The records:
——————————

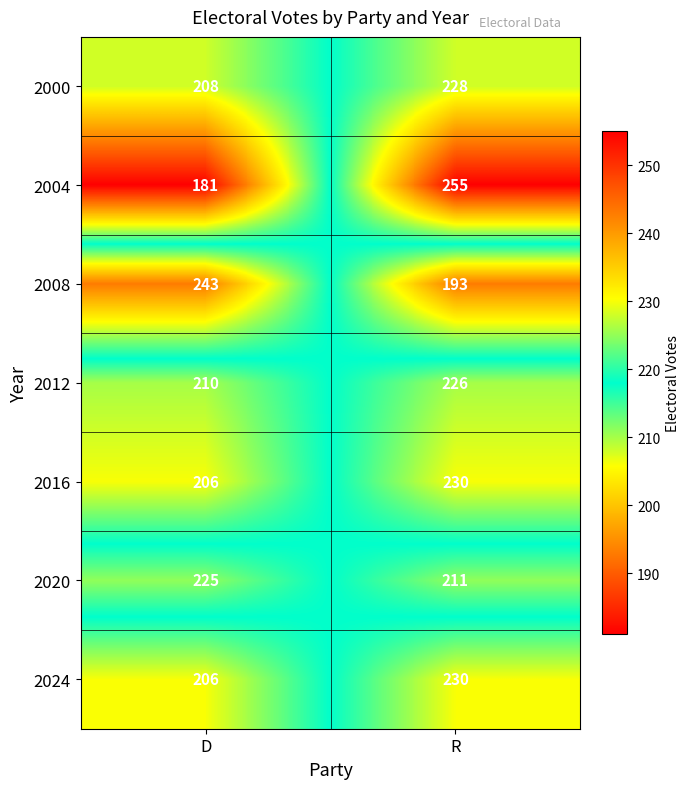

What is the spread (max minus min) of values at D?

62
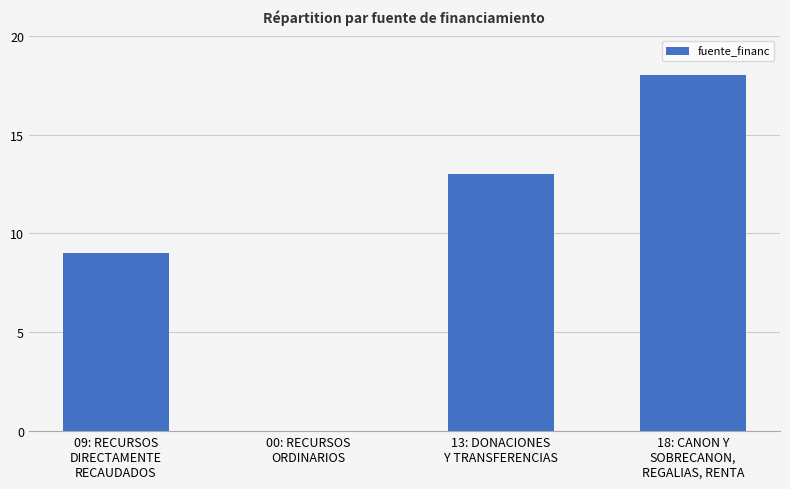

What is the greatest value displayed?

18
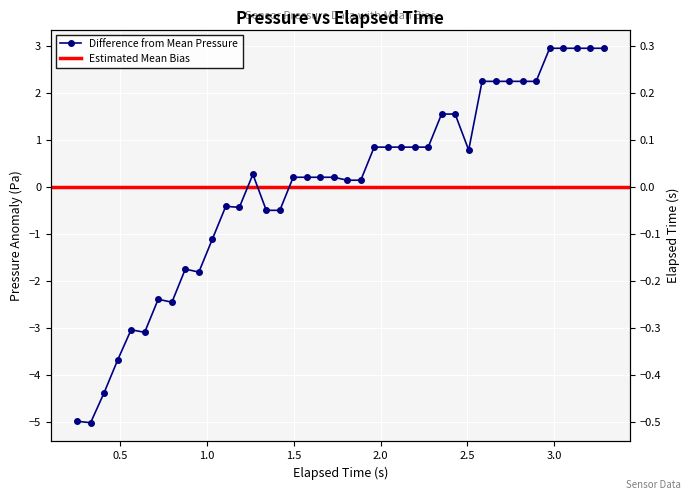

What is the minimum value shown in the chart?

-5.0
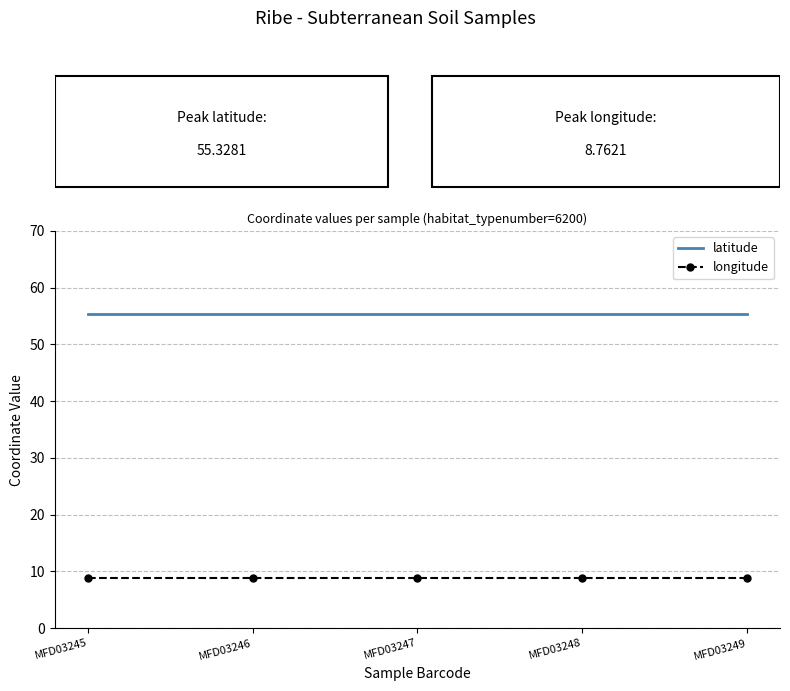

Is it true that latitude equals 55.3 at MFD03249?

True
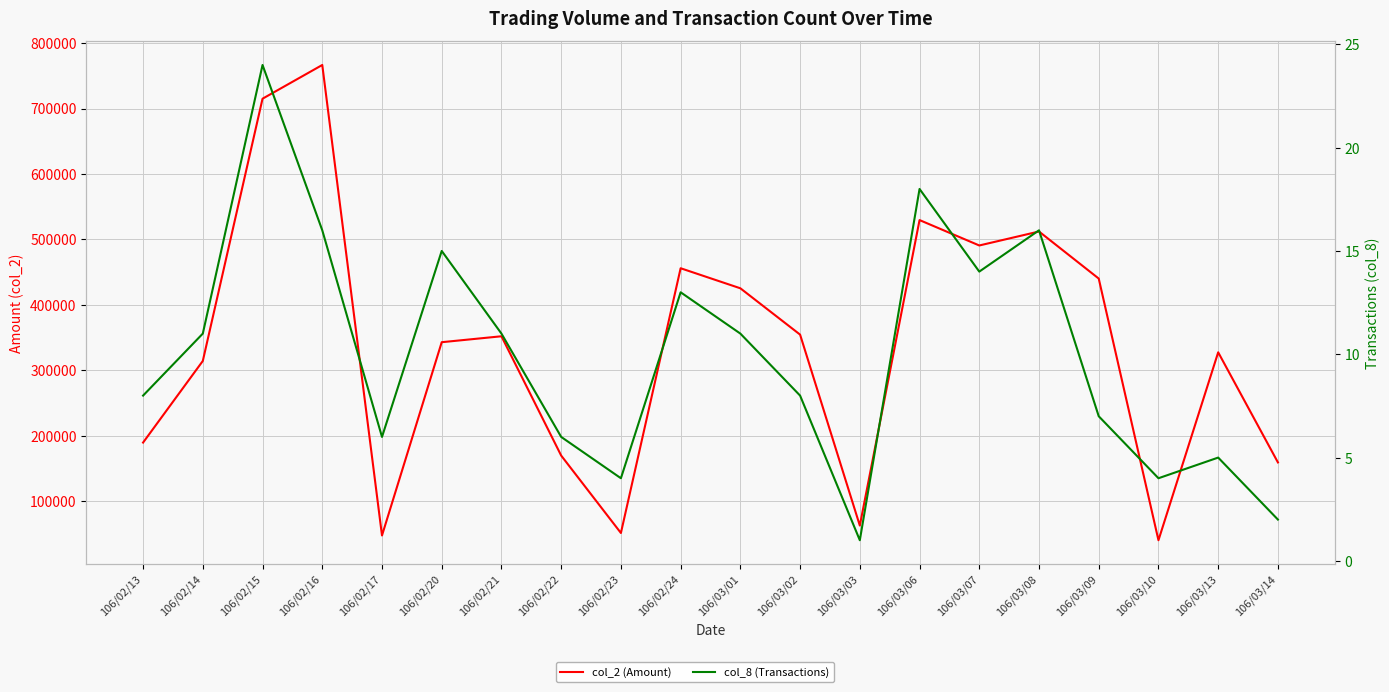

Where does the col_2 (Amount) series first go above 351980?

106/02/15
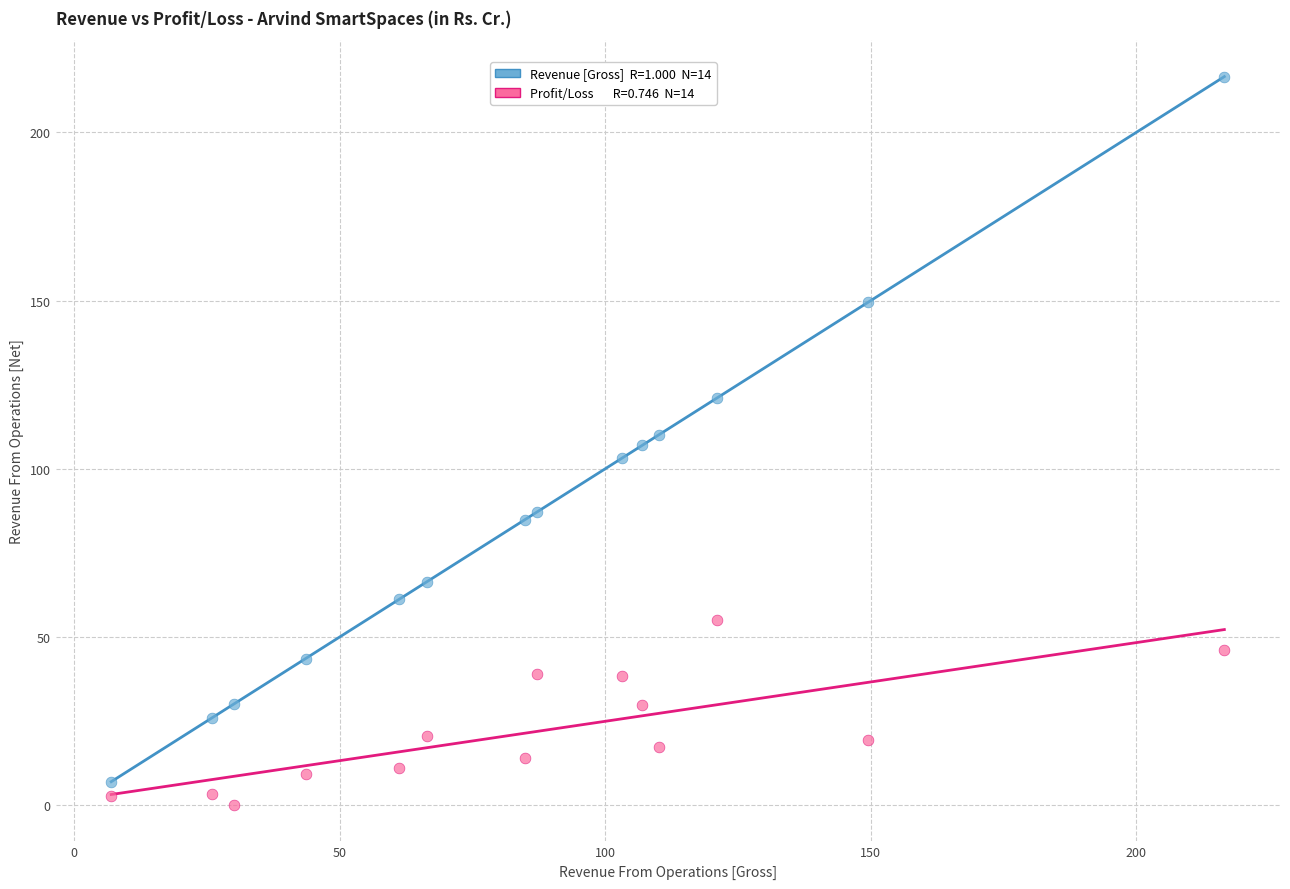

Across all data points, what is the range of Y values (max minus min)?

216.5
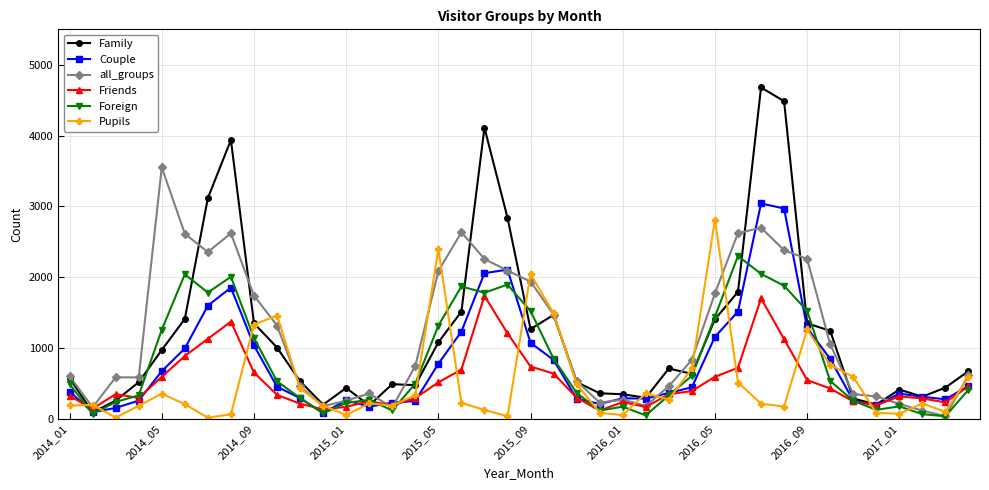

Count the number of data series in this chart.

6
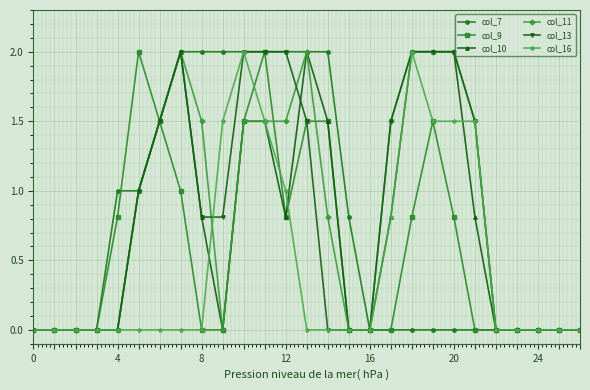

What is the maximum value for col_13?

2.0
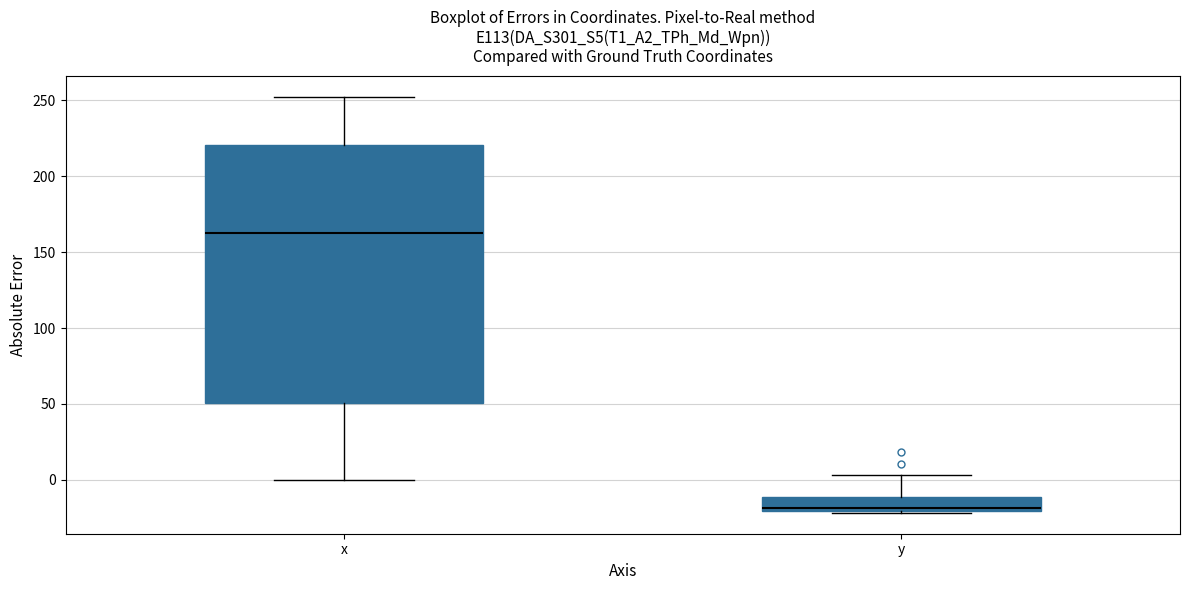

Where does the upper whisker of the box for y end on the y-axis? The values are not printed on the chart, so give them approximately, as read against the axis.

5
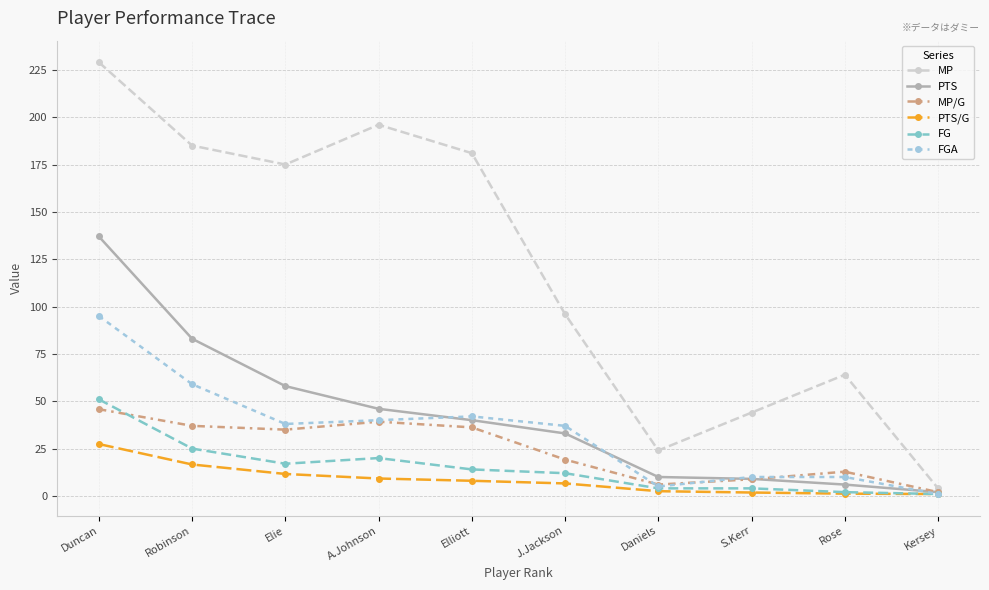

Read the MP/G value at Elliott.

36.2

——————————

Could you copy the text of all ten records above word for word, leaving out the pictures?

Answer to this problem:
What is the spread (max minus min) of values at D?

62

What is the greatest value displayed?

18

What is the minimum value shown in the chart?

-5.0

Is it true that latitude equals 55.3 at MFD03249?

True

Where does the col_2 (Amount) series first go above 351980?

106/02/15

Across all data points, what is the range of Y values (max minus min)?

216.5

Count the number of data series in this chart.

6

What is the maximum value for col_13?

2.0

Where does the upper whisker of the box for y end on the y-axis? The values are not printed on the chart, so give them approximately, as read against the axis.

5

Read the MP/G value at Elliott.

36.2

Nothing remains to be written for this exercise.